The problem of economic inequality in response to the COVID-19 crisis thus presents itself mainly as how to increase the capacity for proximate-communicative services. A solution in-itself may not be feasible during either present or imminent threats of infection-spreading conditions, but can instead be offset onto both containing the virus more effectively and in shifting the (low-income) labor-force away from proximate-communicative to proximate-functional or remote (function \& communicative) industries through economic restructuration. Both of these policy strategies converge onto specific technical capacity development of the operating economic system within the newly emerging crisis-domains. The virus can be better contained for long-term economic gains through stricter and widespread shut-down measures with complementary income subsidies as longer stay-at-home relief packages’ and higher costs to non-compliance in coordination with surrounding governments and travel-quarantine protocols, as well as by increasing the efficiency and effectiveness of crisis response by the functional industries – themselves both essential’ although operating in different scales as for specific health responses and stable infrastructural needs to support population sustenance – through investments in labor supply increases and the domain-specific technological advances. Skewing the work-force distribution away from proximate-communicative can be achieved by creating greater availability of (virtual) technical training for newly emerging (i.e. crisis-based) needs and building technology to support greater technical capacity with less educational abstract skill development required.

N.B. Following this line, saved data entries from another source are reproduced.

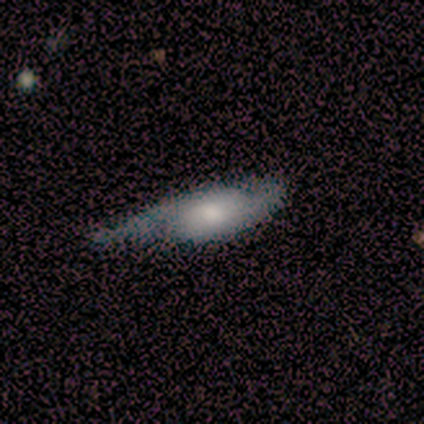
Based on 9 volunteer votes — Smooth or featured? 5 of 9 (56%) said featured or disk. Edge-on disk? 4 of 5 (80%) said no. Bar? 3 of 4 (75%) said no. Spiral arms? 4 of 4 (100%) said yes. Spiral winding? 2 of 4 (50%) said loose. Spiral arm count? 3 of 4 (75%) said 2. Bulge size? 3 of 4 (75%) said moderate. Merging? 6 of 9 (67%) said none.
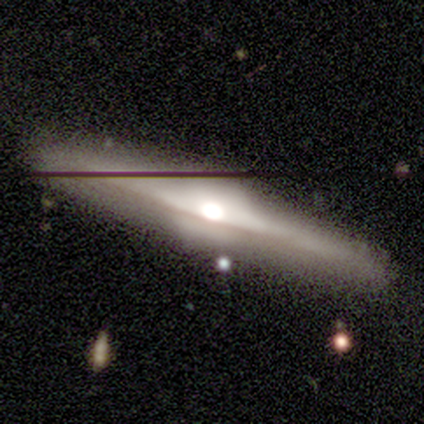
Volunteers were most divided on "smooth or featured": featured or disk: 79%, smooth: 18%, star or artifact: 3%. More confident: edge-on disk — yes (97%); edge-on bulge — rounded (97%); merging — none (76%).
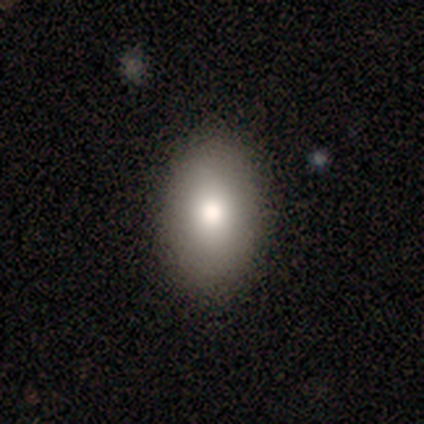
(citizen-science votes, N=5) Volunteers were most divided on "smooth or featured": smooth: 60%, featured or disk: 40%, star or artifact: 0%. More confident: how rounded — in between (100%); merging — none (80%).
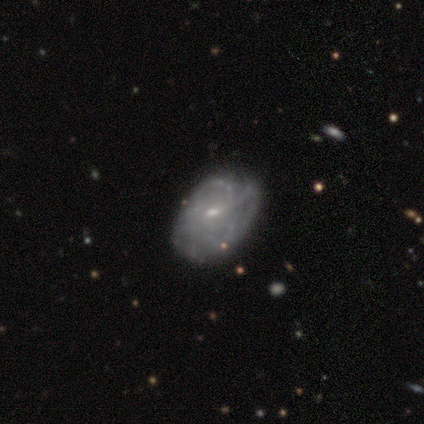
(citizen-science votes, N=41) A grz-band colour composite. It shows a featured or disk galaxy (71%) with a weak bar (44%, tied with no), tight (48%) spiral arms (78%) and a small central bulge (70%). Merging: none (73%).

While clearly investment in Remote Communication technology and its labor-supply is a less essential crisis-response requirement already met by the financial market captures, investing in Functional Technique, Technician, & Technology (virtual & mechanical) companies is an unmet requirement, since the domain of the functional-need has only recently been revealed by the COVID-19 crisis and is still being discovered scientifically, for which non-expert consumers lack to information to exogenously push the market forces towards this equilibrium. It is thus ripe for advances in NYC-wide operations to enable faster and smoother economic recovery of job equality under persistent critical conditions from the threat of new viral peaks emerging either due to seasonality, i.e. the upcoming winter, or spatial diffusion, i.e. cross-contamination from non-containing (geographic or transportation) neighbors.

In specificity, the newly emerged economic domain demanded by the crisis is for functional communication, both proximate and remote, to increase the capacity of consensus formation by information extraction in critical decision-making for systemic action coordination within dynamic conditions of uncertainty – inter-disciplinary `scientific’ research processes with data-analytic hypothesis-testing. Growth of this sector will increase the functionality-reach of remote-communicative industries and minimize the communicative (i.e. infection-threatening) needs of both proximate-functional and remote-functional industries, as well as the consumer demand for and risks in service of proximate-communication jobs while generating a new market vacuum for capital to sublimate.

 

References

  1. Data from Opportunity Insights’ Economic Tracker database available at tracktherecovery.org, using the two specific tables, “Employment Combined – National – Daily” and “Employment Combined – City – Daily” for Figure 1 and 2, where active employment numbers were collected from Paycheck, Intuit, Earnin, and Kronos.